One only needs to look at current endeavours in the financial services industry to see how problematic this can be.
Banks are attempting to remould employees – who have for years been trained as ‘revenue generating machines’ – into experts in compliance, risk and ethics. This requires an organic behavioural change, and doubts must be raised about the ability of any bank to effect genuine change with their current personnel.
So how can businesses address the disconnect between managers’ varied skill-set and their shortcomings when it comes to effectively engaging their employees? There is of course no clear-cut answer, but technology certainly has a significant role to play.

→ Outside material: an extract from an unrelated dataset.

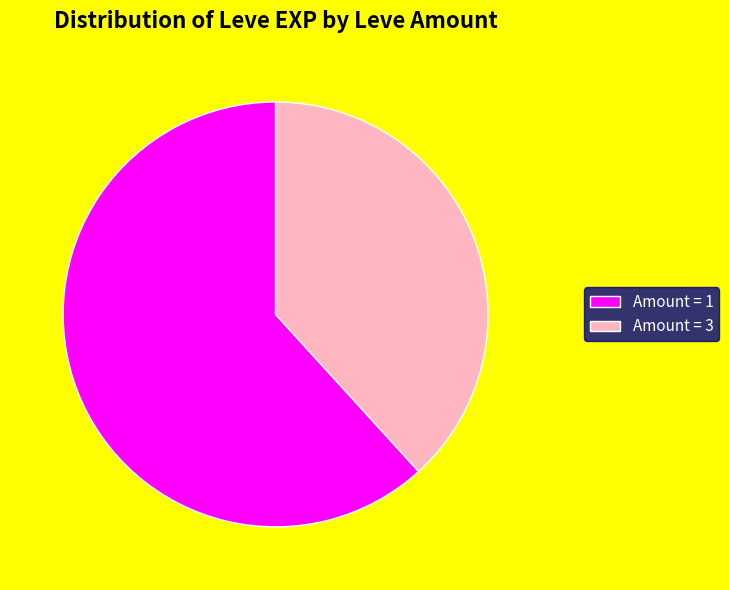

Rank the categories by value from lowest to highest.

Amount = 3, Amount = 1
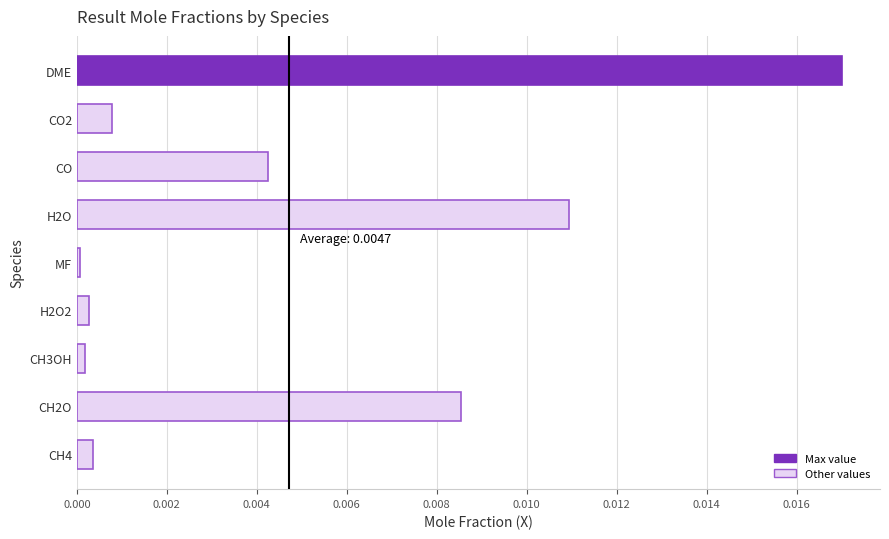

Which category has the highest value across all series?

DME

HR should look to other parts of the organisation that make the most of their IT to better understand people. For example, marketing executives have been extremely successful using data analysis and CRM technologies to map their customers’ behaviour, model their actions, quantify their responses to particular campaigns and predict their propensity to take on a particular course of action under a given set of conditions.
And yet, many people within the HR function believe that understanding employee behaviour is an entirely different beast, more so an art than a science and one that relies entirely on intuition. They maintain that technology is not suited to understanding complex issues such as culture change and employee engagement.
Why is this? Surely employees are consumers when they leave work anyways.
Whether analysing how customers interact with a brand or exploring how employees engage with their work, the endgame is the same: to develop a clearer understanding of a group of individuals. To achieve this, managers will first need to break outside of their biases. Then they will be well-placed to begin piecing together their productivity puzzle.